Sexercise workout: Cardio exercises to try

We’ve mentioned that sexercise marries cardio with strength exercises, but if you’re not sure where to begin, these are some things you can do to get your blood pumping and strengthen your butt, core, glutes, and legs.

Jump squats

  • Start by standing with your feet hip-width apart.
  • Bend slightly at the hips and push your butt back as you lower yourself until your thighs are parallel to the floor. Press your feet down and spring up into the air, jumping as high as you can.
  • As you land, let your knees bend to a 45-degree angle, then drop back down into a squat. Repeat 10–15 times. 

With jump squats, the most important thing is to avoid deep squats so you don’t hurt your knees. To protect them, keep an eye on your knees so they don’t stick out further than your feet or move inwards, and try to keep them in line with your toes.

Ab twists

  • Sit on a mat with your legs out in front of you, knees slightly bent.
  • Lean back, tightening your core and keeping your head and hips still. If you can, lift your feet slightly off the floor and if possible, try to keep your head still during the whole rep.
  • Exhale and twist to the right, reaching across your body so that both of your hands are at your right hip.
  • Go back to center, then repeat on the left side. This is one rep.
  • Do 15 reps.

If you feel any back pain during this exercise, it’s advisable to take a break — exercise shouldn’t hurt, so any back pain could be a sign that there’s too much load on your spine.

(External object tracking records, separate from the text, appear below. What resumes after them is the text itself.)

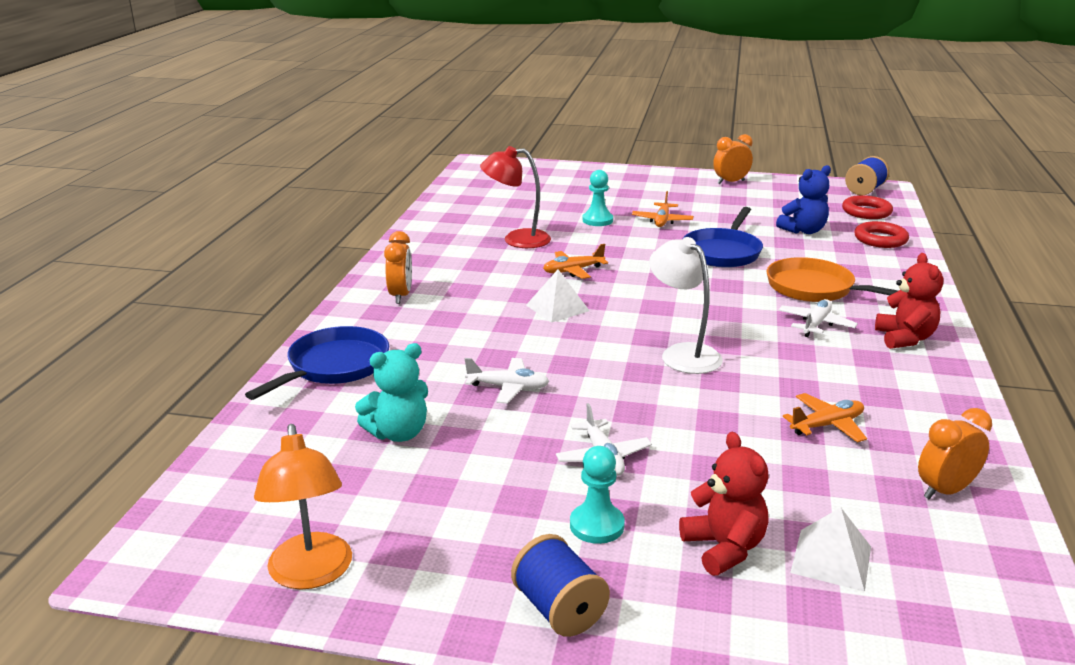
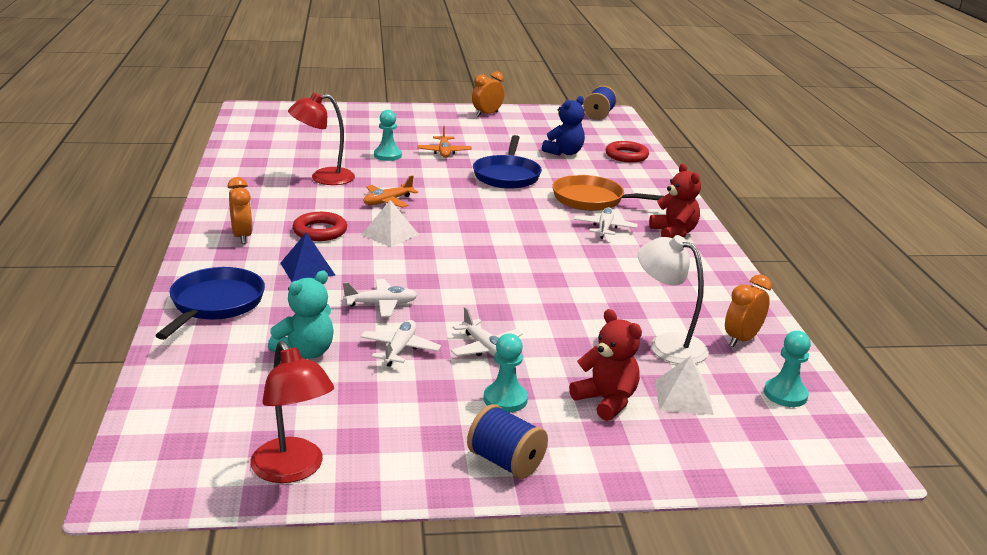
camera: 20 degrees left, 0 degrees up
(311, 574) = (293, 470): orange lamp -> red lamp
(449, 338) = (307, 269): none -> blue pyramid
(502, 444) = (400, 349): none -> white plane
(683, 353) = (512, 262): white lamp -> white lamp (667, 344)
(827, 425) = (643, 304): orange plane -> none
(866, 212) = (607, 133): red ring -> red ring (320, 231)
(981, 579) = (785, 394): none -> turquoise pawn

Instead, have a chat with your doctor about other core strengthening exercises you can do at home. One possible alternative might be a segmental rotation:

  • Lie faceup on a mat with your knees bent. Tighten your ab muscles.
  • While keeping your shoulders on the floor, lower your knees as far down to the right as possible. Remain in this position for three deep breaths.
  • Return to the initial position and repeat on the left.
  • Repeat 15 times.

Glute bridge

  • Lie faceup on a mat with your knees bent and feet flat on the floor. Keep your arms at your side, palms down.
  • Lift your hips off the floor until your shoulders, hips, and knees form a straight line. Start lifting with your tailbone and continue with one vertebra at a time. Squeeze your glutes and keep your core tight.
  • Hold for a few seconds, then slowly lower yourself back down, starting at the top of your spine and working down toward your tailbone.
  • Repeat 10 times.

Before performing these exercises on your own, it is a good idea to practice them a few times with a professional.

Sexercise workout: Low cardio exercises to try

If cardio isn’t your favorite thing to do, there are plenty of other activities that can help you be active and improve your sex life at the same time.

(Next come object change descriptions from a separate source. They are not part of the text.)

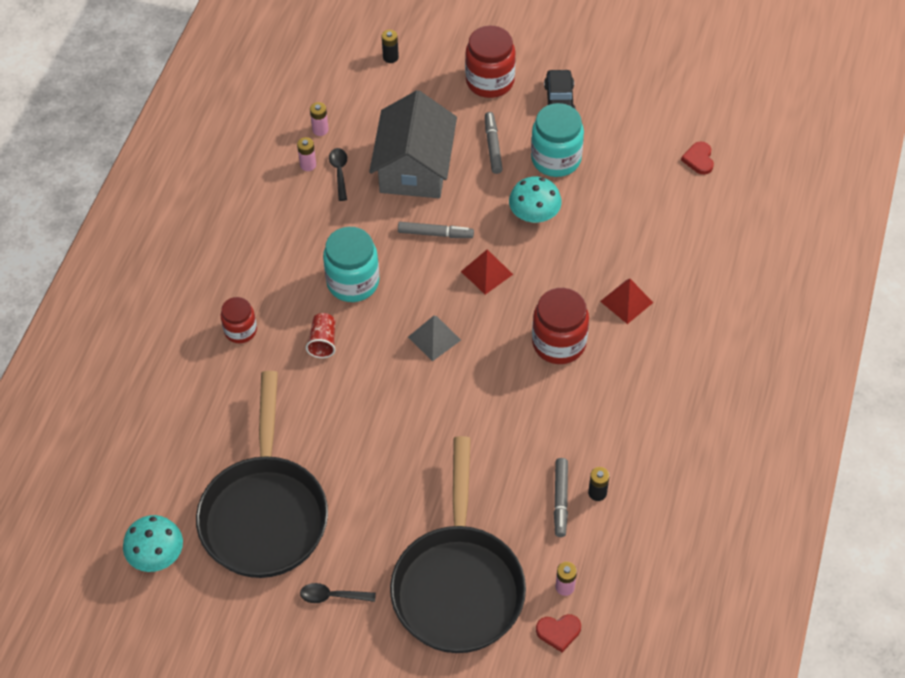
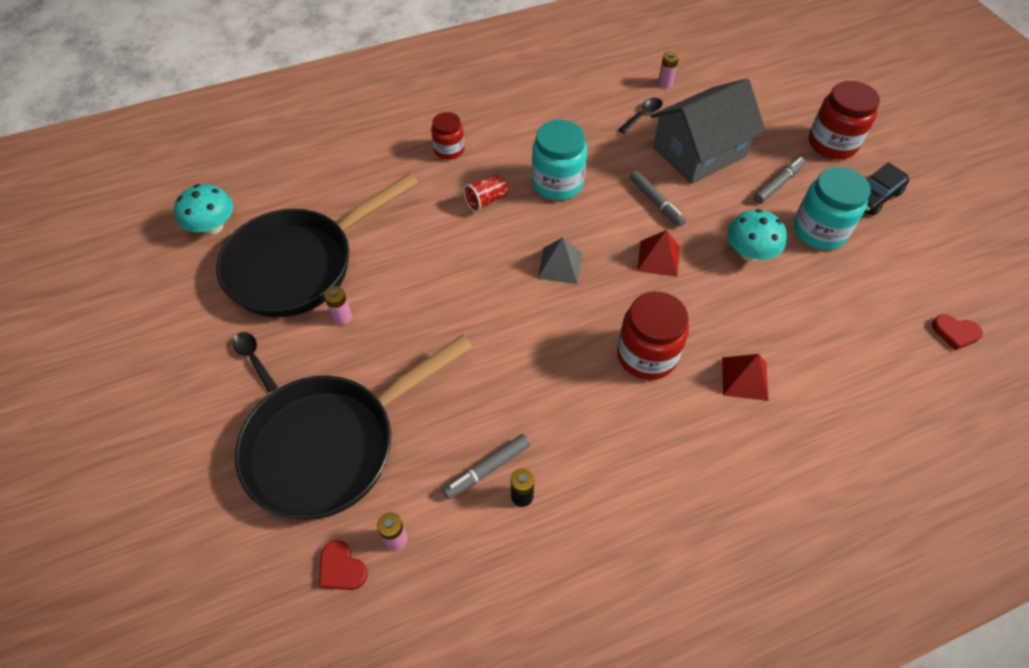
camera: 50 degrees right, 0 degrees up
(308, 165) = (628, 96): pink battery -> pink battery (342, 317)
(390, 57) = (774, 78): black battery -> none
(699, 159) = (955, 333): red heart -> red heart turned 120 degrees counterclockwise

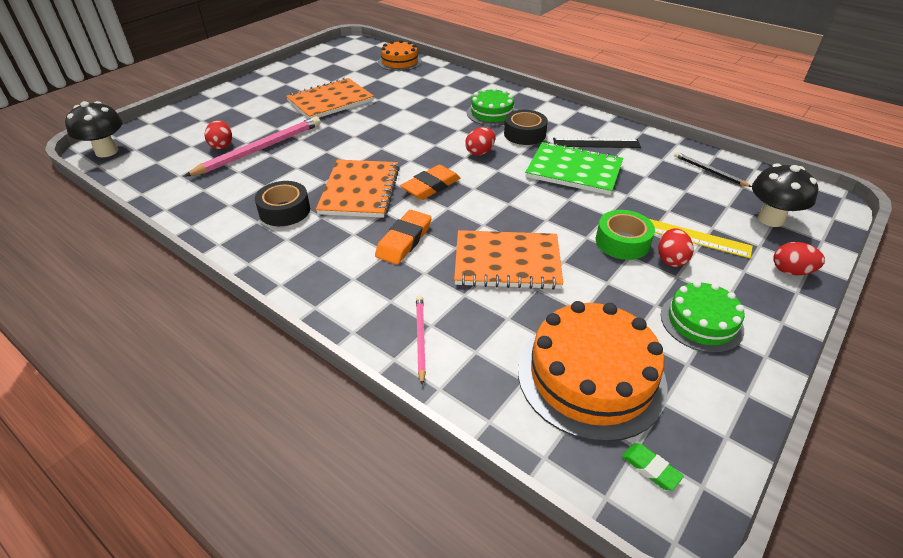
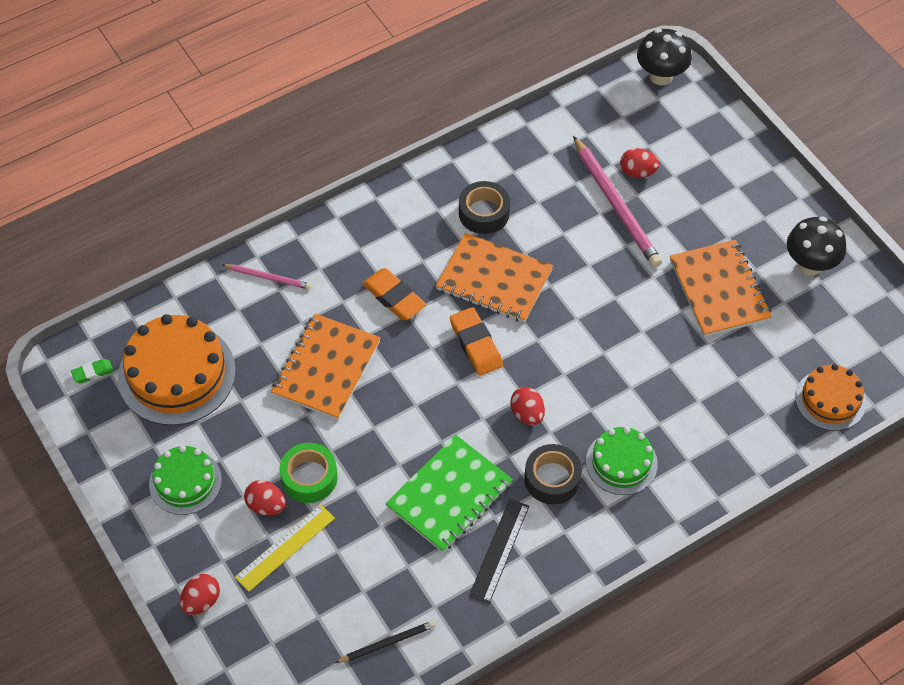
camera: 110 degrees right, 15 degrees up
(770, 219) = (278, 643): black mushroom -> black mushroom (810, 265)

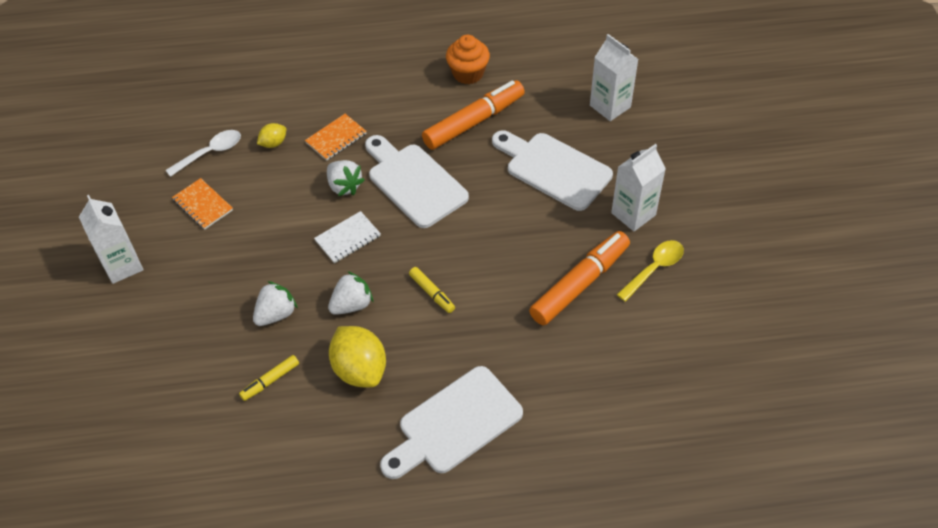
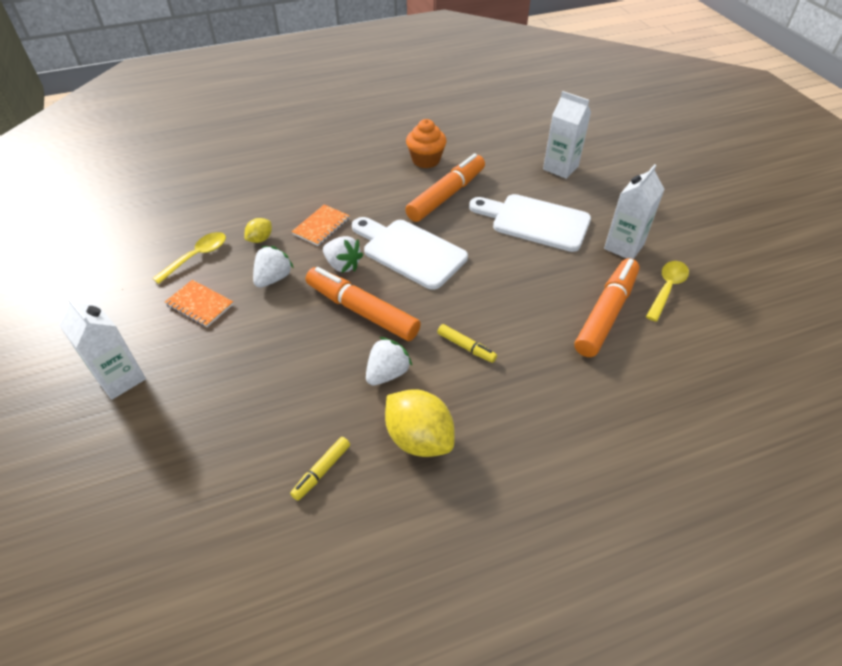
camera: 15 degrees left, 5 degrees down
(210, 153) = (197, 257): white spoon -> yellow spoon
(276, 314) = (308, 397): white strawberry -> white strawberry (273, 278)
(348, 238) = (362, 311): white notebook -> orange marker
(455, 424) = (544, 476): white cutting board -> none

  • Yoga — Yoga can improve balance, strength, and muscle tone, and it can help increase your flexibility for those more adventurous sex positions.
  • Pilates — Pilates workouts include exercises that help with flexibility, muscular strength, and endurance, which are skills that might come in handy in the bedroom.
  • Weight-Lifting — You might be surprised to learn that increasing your levels of testosterone is linked to an increased level of sexual arousal. Strength training with weights can help raise your testosterone levels while also making you look and feel fantastic.
  • Aerial Fitness — This challenging workout can make you feel like a rock star, and better yet, it might help you feel more confident during sex.
Sexercise

Sexercise: The takeaway

If you’re looking to improve your sex life, then getting fitter and building your understanding of how sex and exercise are linked is a positive first step to take. Whether you’re getting fit to improve your sex life or having sex to get fit, as long as you’re safe and having fun, that’s all that matters.